Lihat foto-fotonya jadi teringat Shinjuku Gyoen yang cantik yang pernah aku kunjungi 4 tahun lalu 🙂
ya shinjuku gyouen di pusat kota, kalau ini di pinggiran dan lebih luas
sekolahnya perhatian dnegan murid2nya ya mbak, samapai di email . hebat
ya itu sebagai salah satu cara komunikasi dengan orang tua murid
Cakep ya Mba taman-tamannya…
Sekolah juga sangat perhatian ya, ada kejadian apa aja pasti dikabarin ke orangtuanya ya…
taman di sini selain banyak juga bagus terpelihara.

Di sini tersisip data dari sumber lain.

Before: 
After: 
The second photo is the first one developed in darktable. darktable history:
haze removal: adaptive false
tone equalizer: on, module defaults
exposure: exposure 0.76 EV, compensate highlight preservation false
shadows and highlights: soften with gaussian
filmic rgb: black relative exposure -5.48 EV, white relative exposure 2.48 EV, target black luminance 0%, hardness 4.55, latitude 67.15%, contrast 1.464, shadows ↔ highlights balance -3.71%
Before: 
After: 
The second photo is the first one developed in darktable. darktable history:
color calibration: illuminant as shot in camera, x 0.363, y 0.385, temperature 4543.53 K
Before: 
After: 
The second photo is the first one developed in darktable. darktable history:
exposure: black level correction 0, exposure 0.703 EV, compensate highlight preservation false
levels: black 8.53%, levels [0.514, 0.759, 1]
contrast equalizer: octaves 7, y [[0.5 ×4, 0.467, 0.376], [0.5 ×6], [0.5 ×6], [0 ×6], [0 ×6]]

Ya, karena itu aku merasa aman meninggalkan anak-anak sendirian
Aku salut banget deh sama Mbak Imelda.. dan wanita ibu rumah tangga yang bekerja di Jepang. Rasanya nggak kebayang kalau aku harus tugas ke luar kota dan di rumah nggak ada orang yang bisa dipercaya untuk menjaga dan mengurus anak-anak..
Mencuri waktu untuk bertemu teman…”sesuatu banget”. Tapi tetap harus dipaksakan, karena kita bisa terjebak dalam kesibukan yang tiada henti. Ketemu teman, jalan-jalan melihat taman yang indah, membuat hati tenang dan damai, dan semangat untuk memulai kembali kegiatan rutin yang sibuk.
Untuk mendapatkan email perlu mendaftar ya Imel? Tapi senang karena bisa update info terus.
Kok saya senang lo mb, dengan gambar rumah kecil (saung) di pinggir danau itu
Artinya semua pihak di Jepang sudah paham dengan teknologi (meskipun masih sederhana seperti penggunaan email) sehingga dapat membantu mempercepat penyebaran informasi.
Bedanya dengan personil kelurahan di Indonesia, mungkin sebagian besar belum paham memanfaatkan teknologi untuk berkomunikasi, kalaupun ada masih sebatas retorika saja.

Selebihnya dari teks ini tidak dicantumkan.